You’re eating hundreds of chemicals when you eat a carrot, it’s not just the orange colour – there’s all this other stuff that’s hidden,” he says. We don’t know enough of any of the studies he cites to understand the context for ourselves or to draw our own conclusions. Spector is great at explaining just why so much of what we believe about food and nutrition is at best debatable and at worst downright wrong, but he’s not able to offer much prospect of change. Nutrition scientists divide all foods into three simple categories: fats, proteins and carbohydrates. Instead, the book suffered from covering a huge range of topics not very well, dipping into just enough science to lose your concentration, but not enough to properly explain things - before coming to a hastily drawn conclusion in each chapter where the author finally makes up his mind what he was trying to say all along.The unanswered question is whether any UK government will ever be brave enough to enact the radical food policies that are needed, rather than simply slapping a calorie label on a menu and leaving consumers to their fate. I found this book to be quite disappointing - the science based evidence is interesting but I don't feel like I've learned anything new. Coffee contains high levels of the antioxidant chemicals, polyphenols, which are likely to be beneficial due to their role in feeding our microbes.
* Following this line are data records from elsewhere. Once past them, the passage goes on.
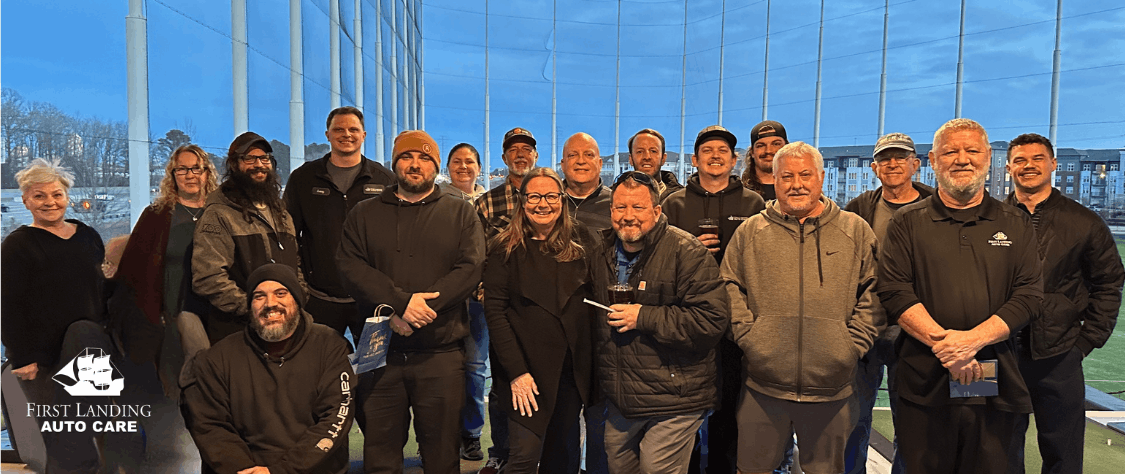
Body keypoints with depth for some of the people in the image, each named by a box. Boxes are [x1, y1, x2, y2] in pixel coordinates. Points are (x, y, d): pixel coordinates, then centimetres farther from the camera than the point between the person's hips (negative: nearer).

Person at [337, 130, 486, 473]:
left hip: (441, 354, -1)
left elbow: (470, 269, -5)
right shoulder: (364, 215, 12)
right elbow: (350, 268, -3)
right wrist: (401, 302, -18)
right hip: (381, 354, 1)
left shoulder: (461, 213, 9)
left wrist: (422, 303, -17)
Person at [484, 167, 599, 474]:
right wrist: (516, 371, -13)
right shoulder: (506, 249, -3)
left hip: (574, 368, 3)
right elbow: (495, 312, -7)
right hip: (529, 370, -3)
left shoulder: (582, 242, 4)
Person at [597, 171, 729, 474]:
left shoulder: (686, 252, -15)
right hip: (618, 399, 7)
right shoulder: (603, 251, 6)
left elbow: (713, 318, -23)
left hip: (671, 404, -6)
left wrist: (644, 317, -23)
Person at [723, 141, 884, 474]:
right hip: (762, 387, 0)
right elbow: (729, 288, 5)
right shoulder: (749, 232, 6)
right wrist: (746, 335, -6)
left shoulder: (856, 231, 6)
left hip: (832, 387, 0)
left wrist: (853, 344, -4)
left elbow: (874, 293, 4)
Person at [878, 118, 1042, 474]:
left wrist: (973, 339, -14)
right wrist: (942, 342, -17)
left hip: (996, 384, 2)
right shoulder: (907, 223, 5)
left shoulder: (1016, 224, 11)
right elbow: (894, 292, -4)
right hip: (923, 382, -1)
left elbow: (1029, 295, 1)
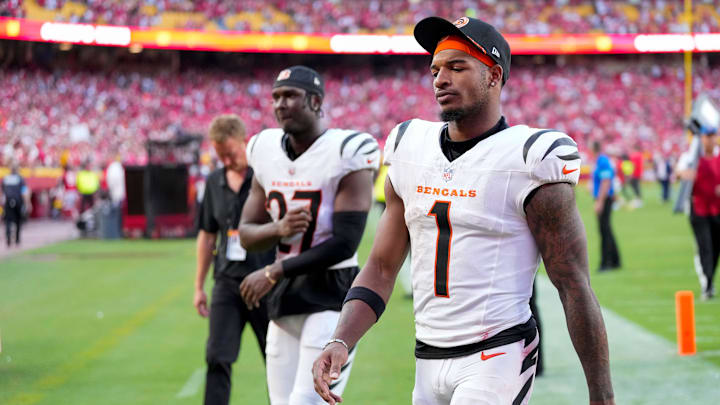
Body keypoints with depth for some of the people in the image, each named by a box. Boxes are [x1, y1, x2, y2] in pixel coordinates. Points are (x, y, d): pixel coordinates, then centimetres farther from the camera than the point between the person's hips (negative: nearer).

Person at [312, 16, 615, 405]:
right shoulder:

It is written by a professional under the guise of scientific support but the claims are sensationalist and have little evidence.He appears regularly on TV, radio and podcasts around the world, and is one of the top 100 most cited scientists in the world. Using identical twins, Tim Spector shows how even real-life “clones” with the same upbringing turn out to be very different. But in a book that presents itself as a squeeky-clean defender of the true against the corrupting, compromised food industry and their bought-and-paid-for government stooges, it is unfortunate that the author spends so much time highlighting a technology he may well financially benefit from. He describes how decades ago it was proven that our body produces most of the cholesterol in our bodies and cholesterol from food sources (e.

The ground-breaking exploration of food myths from what we should be eating for breakfast to whether we should really avoid ultra-processed foods.

He also tackles how the idea breakfast is the most important meal of the day was created by multi-billion-dollar industries like cereal manufacturing and encourages us to experiment with meal timing and skipping a meal (which benefits our gut microbiome by making it more efficient and healthier). This is clearly spurious: pregnant women may well want to eliminate their likelihood of ingesting listeria by cutting out cheese but are unlikely to be able to cease driving their cars entirely.

Asda Great Deal

Free UK shipping. 15 day free returns.
Community Updates
*So you can easily identify outgoing links on our site, we've marked them with an "*" symbol. Links on our site are monetised, but this never affects which deals get posted. Find more info in our FAQs and About Us page.